Hi,
I am getting this error when trying to run my model training on cloud machine:
File "/anaconda/envs/azureml_py38/lib/python3.8/site-packages/torch/nn/functional.py", line 2438, in batch_norm
return torch.batch_norm(
RuntimeError: cuDNN error: CUDNN_STATUS_EXECUTION_FAILED
The code is running fine in the local machine though. The local machine has less memory than the remote one, so it is not an issue of being out of memory.
I think it is also not the issue with CUDA versions, they seem to be aligned, python -m torch.utils.collect_env
shows:
PyTorch version: 1.12.0+cu113
Is debug build: False
CUDA used to build PyTorch: 11.3
ROCM used to build PyTorch: N/A
OS: Ubuntu 20.04.6 LTS (x86_64)
GCC version: (Ubuntu 9.4.0-1ubuntu1~20.04.1) 9.4.0
Clang version: Could not collect
CMake version: version 3.15.5
Libc version: glibc-2.31
Python version: 3.8.5 (default, Sep 4 2020, 07:30:14) [GCC 7.3.0] (64-bit runtime)
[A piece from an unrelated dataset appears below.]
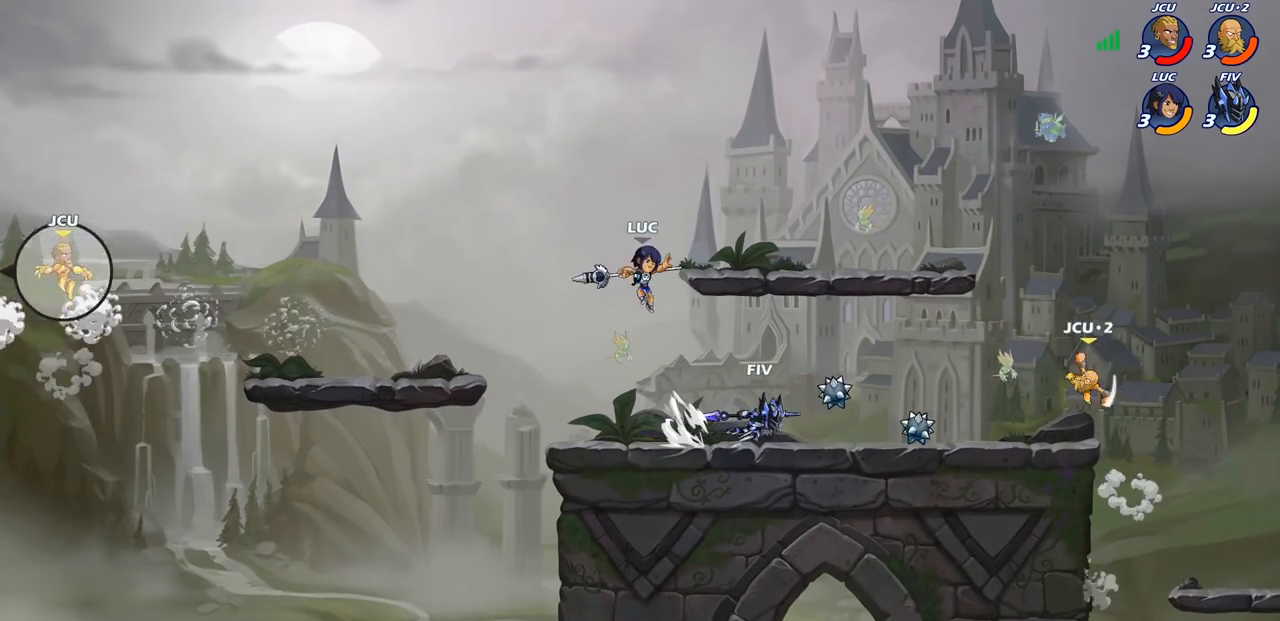
{"buttons": ["CROSS", "R2"], "left_stick": "up-left", "right_stick": "center", "events": [[200, "left_stick", "left"], [467, "R2", "down"], [483, "CROSS", "down"], [500, "left_stick", "up-left"]]}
Python platform: Linux-5.15.0-1035-azure-x86_64-with-glibc2.10
Is CUDA available: True
CUDA runtime version: 11.3.109
GPU models and configuration: GPU 0: Tesla K80
Nvidia driver version: 470.182.03
cuDNN version: Probably one of the following:
/usr/lib/x86_64-linux-gnu/libcudnn.so.8.2.4
/usr/lib/x86_64-linux-gnu/libcudnn_adv_infer.so.8.2.4
/usr/lib/x86_64-linux-gnu/libcudnn_adv_train.so.8.2.4
/usr/lib/x86_64-linux-gnu/libcudnn_cnn_infer.so.8.2.4
/usr/lib/x86_64-linux-gnu/libcudnn_cnn_train.so.8.2.4
/usr/lib/x86_64-linux-gnu/libcudnn_ops_infer.so.8.2.4
/usr/lib/x86_64-linux-gnu/libcudnn_ops_train.so.8.2.4
HIP runtime version: N/A
MIOpen runtime version: N/A
Is XNNPACK available: True
Versions of relevant libraries:
[pip3] mypy-extensions==1.0.0
[pip3] numpy==1.21.6
[pip3] pytorch-transformers==1.0.0
[pip3] torch==1.12.0+cu113
[pip3] torchaudio==0.12.0
[pip3] torchmetrics==0.10.2
[pip3] torchvision==0.13.0
[conda] _pytorch_select 0.1 cpu_0 anaconda
[conda] blas 1.0 mkl anaconda
[conda] cudatoolkit 11.3.1 h2bc3f7f_2
[conda] mkl 2021.4.0 h06a4308_640
[conda] mkl-service 2.4.0 py38h7f8727e_0
[conda] numpy 1.21.6 py38h1d589f8_0 conda-forge
[conda] pytorch-mutex 1.0 cuda pytorch
[conda] pytorch-transformers 1.0.0 pypi_0 pypi
[conda] torch 1.12.0+cu113 pypi_0 pypi
[conda] torchaudio 0.12.0 py38_cu113 pytorch
[conda] torchmetrics 0.10.2 pypi_0 pypi
[conda] torchvision 0.13.0 py38_cu113 pytorch
What could be other possible reasons for this error that I could check?